Wednesday, December 6, 2006

The other half of the War Party shows its fangs

Here's what passes for "progressive" in the US:
In a surprise twist in the debate over Iraq, Rep. Silvestre Reyes, the soon-to-be chairman of the House Intelligence Committee, said he wants to see an increase of 20,000 to 30,000 U.S. troops as part of a stepped up effort to “dismantle the militias.”
The soft-spoken Texas Democrat was an early opponent of the Iraq war and voted against the October 2002 resolution authorizing President Bush to invade that country. That dovish record got prominently cited last week when Speaker designate Nancy Pelosi chose Reyes as the new head of the intelligence panel.
But in an interview with NEWSWEEK on Tuesday, Reyes pointedly distanced himself from many of his Democratic colleagues who have called for fixed timetables for the withdrawal of U.S. troops. Coming on the eve of tomorrow’s recommendations from the bipartisan Baker-Hamilton commission, Reyes’s comments were immediately cited by some Iraq war analysts as fresh evidence that the intense debate over U.S. policy may be more fluid than many have expected.
“We’re not going to have stability in Iraq until we eliminate those militias, those private armies,” Reyes said. “We have to consider the need for additional troops to be in Iraq, to take out the militias and stabilize Iraq … We certainly can’t leave Iraq and run the risk that it becomes [like] Afghanistan” was before the 2001 invasion by the United States.

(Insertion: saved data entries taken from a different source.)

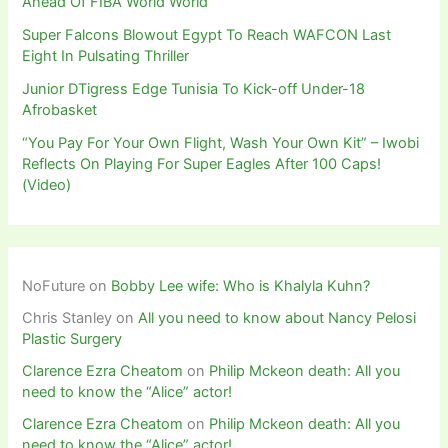
Ahead Of FIBA World World
Super Falcons Blowout Egypt To Reach WAFCON Last
Eight In Pulsating Thriller
Junior DTigress Edge Tunisia To Kick-off Under-18
Afrobasket
“You Pay For Your Own Flight, Wash Your Own Kit” – Iwobi
Reflects On Playing For Super Eagles After 100 Caps!
(Video)
NoFuture
on
Bobby Lee wife: Who is Khalyla Kuhn?
Chris Stanley
on
All you need to know about Nancy Pelosi
Plastic Surgery
Clarence Ezra Cheatom
on
Philip Mckeon death: All you
need to know the “Alice” actor!
Clarence Ezra Cheatom
on
Philip Mckeon death: All you
need to know the “Alice” actor!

Never mind that the recent US midterm elections served as a repudiation of the Iraq War debacle (as noted earlier), my guess is that we'll see Dems who might have run on an anti-war platform will quickly backtrack - and apparently a presumed "progressive" may well be one leading the charge. In the US, I suppose, being "progressive" means making life progressively more miserable for those Iraqis unfortunate enough to be in the line of fire. That addiction to imperialism is just so hard to shake, even for the most liberal-minded of our politicians. We'll just add that to the reasons why I'm increasingly distancing myself from the so-called progressive label.